##### Text section #####

- Domain for X an Y: I solve a system of diff equations to get the 1st, 2nd, and 3rd moment of X and 1st and 2nd moment of Y. Then i get the equivalent log-normal displaced process for X and the gaussian one for Y.
- Differential operator for X: I use a tridiagonal operator for X with a first order upwind scheme for the first order derivative (this does not significant affect the results)
- Differential Operator for Y: In the Y-direction i apply a change of variable as described in Piterbarg and Andersen's book. I really solve in a variable where the mean of y is substracted. I have implemented two different discretizations schemes for the derivative in Y.
1. Upwind Scheme: Use of two point approx for the derivative according to the sign of the Y-drift.2. 5 point approximation: i fit a forth order polinomial and derive that polinomial - Boundary Conditions: I assume that second derivatives (in both directions) go to zero at the boundaries.
- For positive mean reversions (or moderate negative ones) both schemes (1st order upwind scheme and five-point approximation) behaves OK. I have tried up to a 30y-20y Swap.
- For negative mean reversions, results start worsening: For -10% values (for mean reversion) 1st order upwind scheme start getting unstable for IRS starting in 20y time. The five point discretization works much worse for negative values of the mean reversion. With the latter, while killing the volatility (and keeping the XY domain fixed) i recover Values for the IRS (at time 0) extremely big (in absolute values) at both extremes (I am not sure if in this case the solver for the penta-diagonal system migh not be working properly for high values of the npv) .
I would highly appreciate any comment or suggestion that helps me to find where the problem is...

##### Given material #####

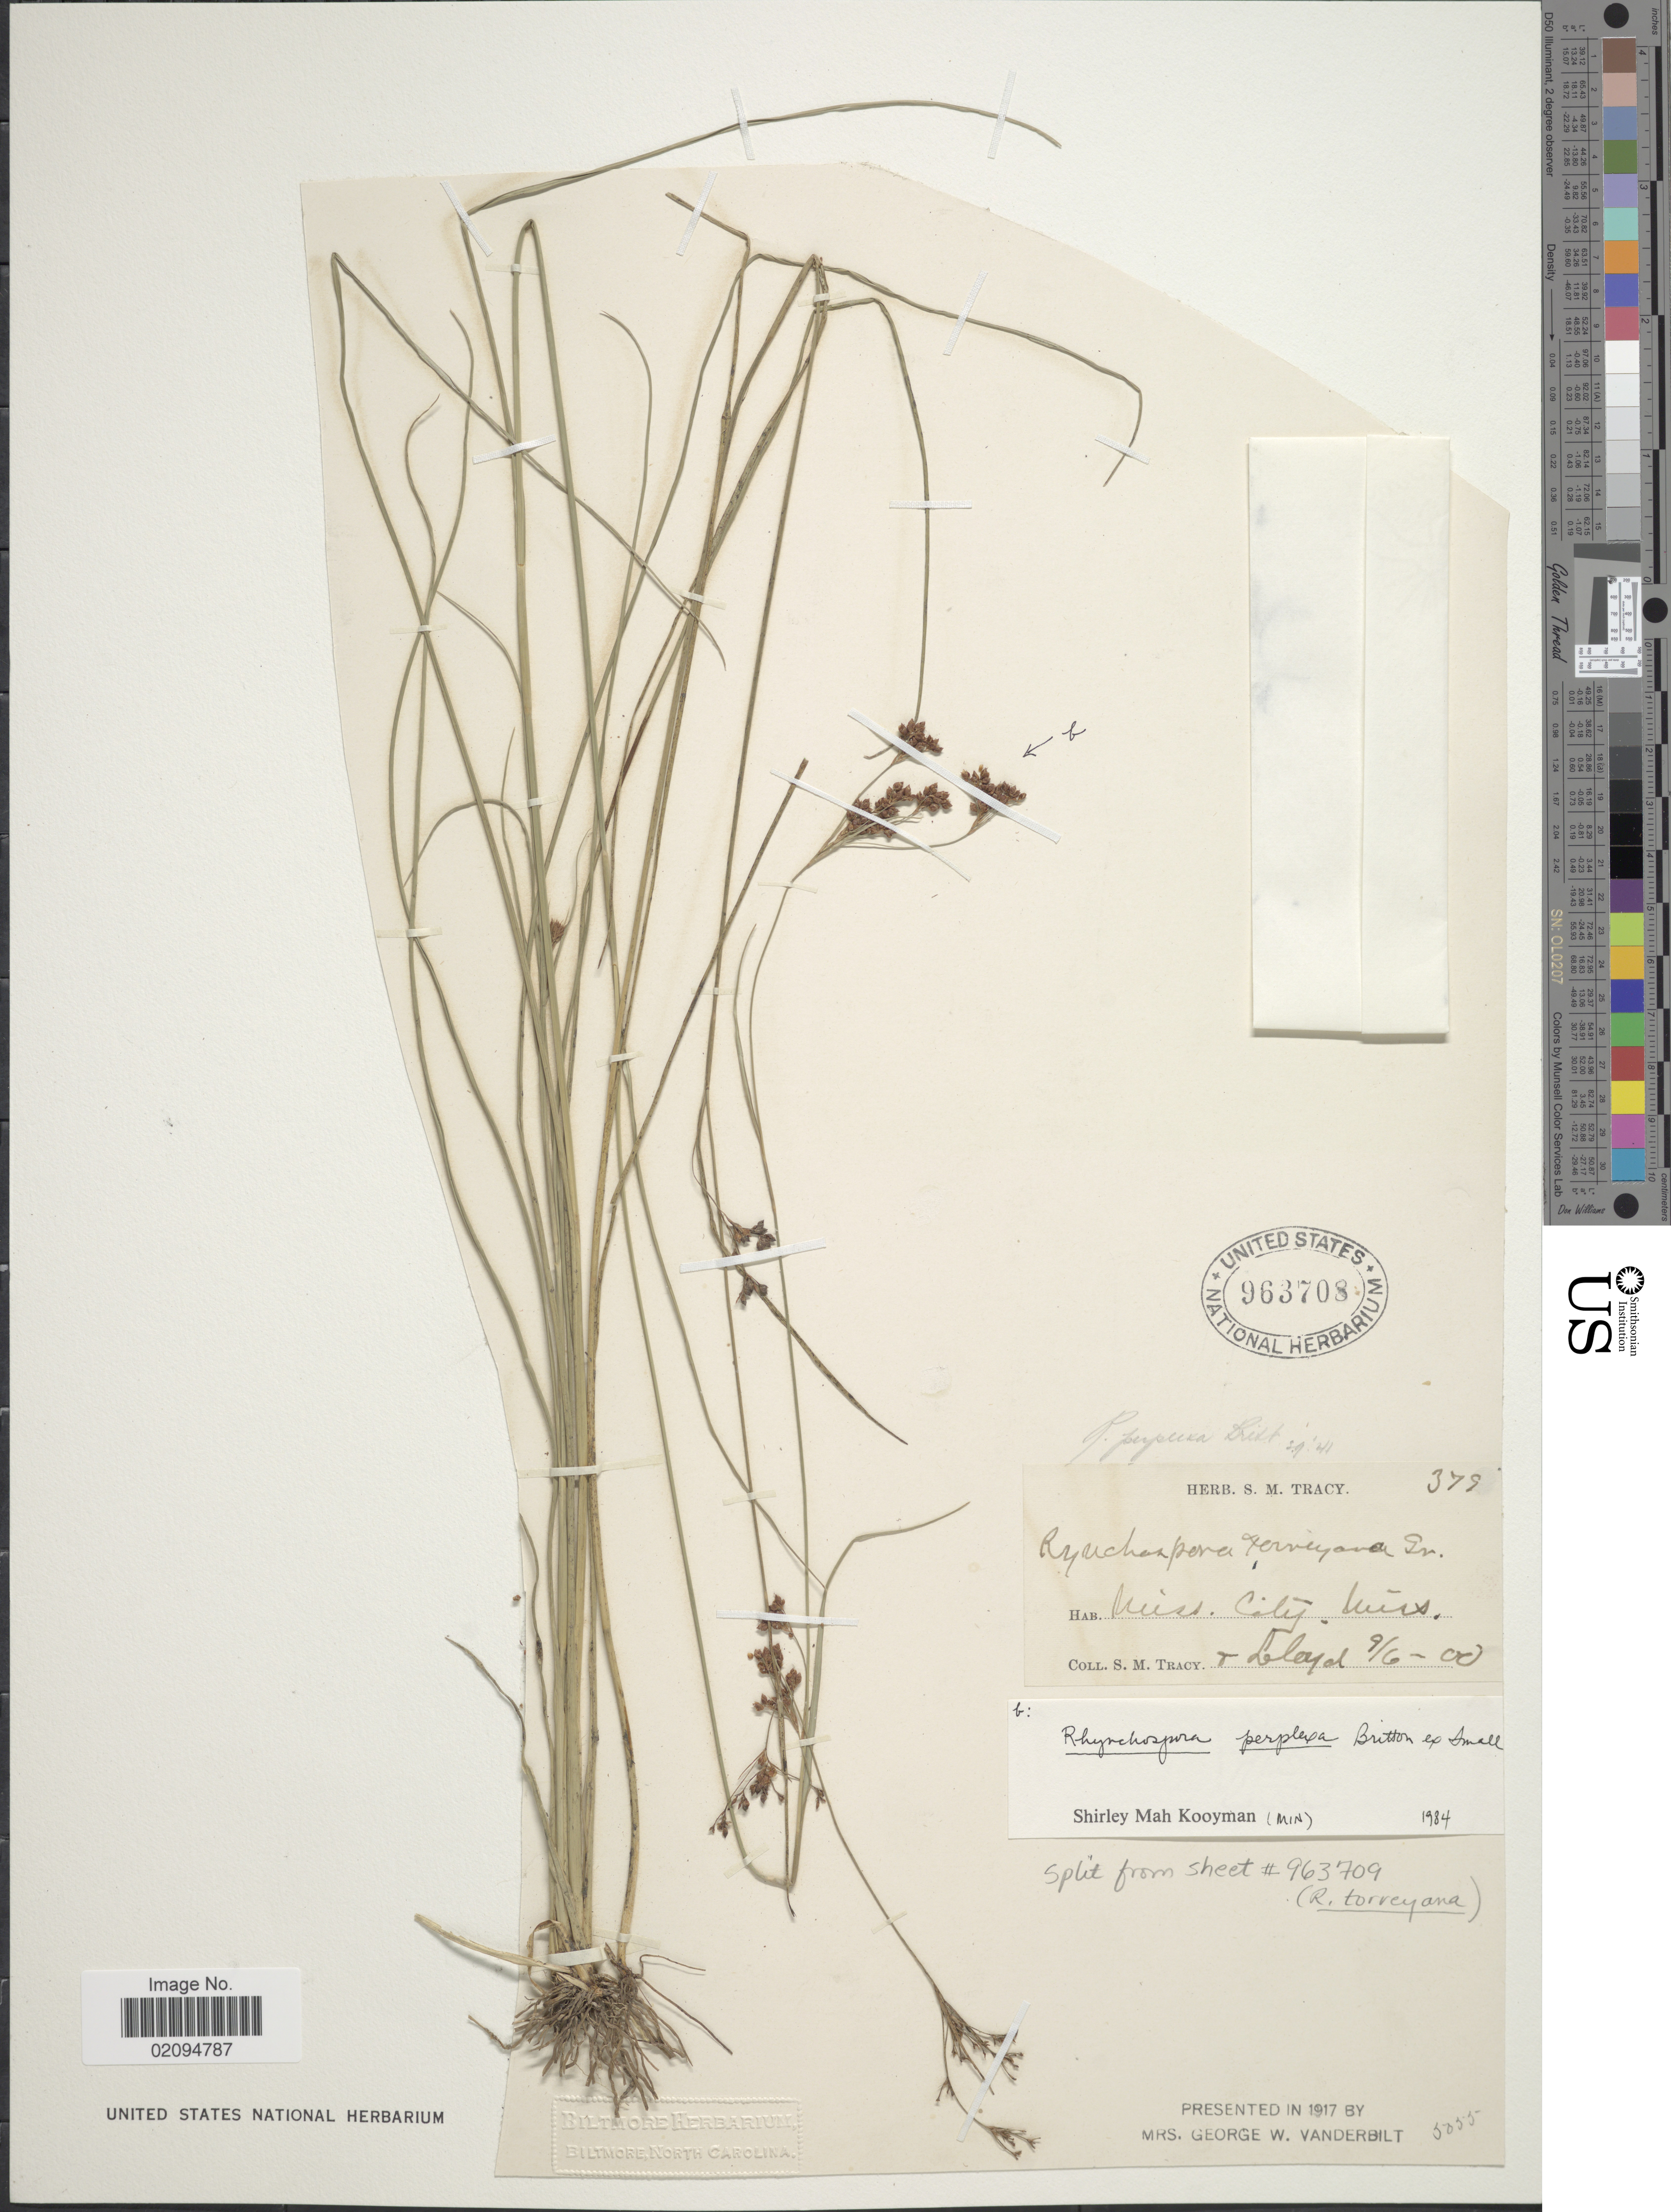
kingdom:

#####

→ What is asked
A - Please output the passage from the post on the finite-difference scheme that begins at the words "- For negative" and stops after "of the npv) .".
B - Condense the paragraph of the post on the finite-difference scheme that opens with "For negative mean reversions" into a short bulleted list that keeps its main facts.

→ Answers to the tasks
A -
- For negative mean reversions, results start worsening: For -10% values (for mean reversion) 1st order upwind scheme start getting unstable for IRS starting in 20y time. The five point discretization works much worse for negative values of the mean reversion. With the latter, while killing the volatility (and keeping the XY domain fixed) i recover Values for the IRS (at time 0) extremely big (in absolute values) at both extremes (I am not sure if in this case the solver for the penta-diagonal system migh not be working properly for high values of the npv) .

B -
- Results worsen when the mean reversion is negative.
- At a mean reversion of -10%, the 1st order upwind scheme starts getting unstable for IRS starting in 20y time.
- The five-point discretization performs much worse for negative mean reversion values.
- With the five-point scheme, killing the volatility while keeping the XY domain fixed gives extremely large absolute IRS values at time 0 at both extremes.
- The author is unsure whether the penta-diagonal solver works properly for high NPV values.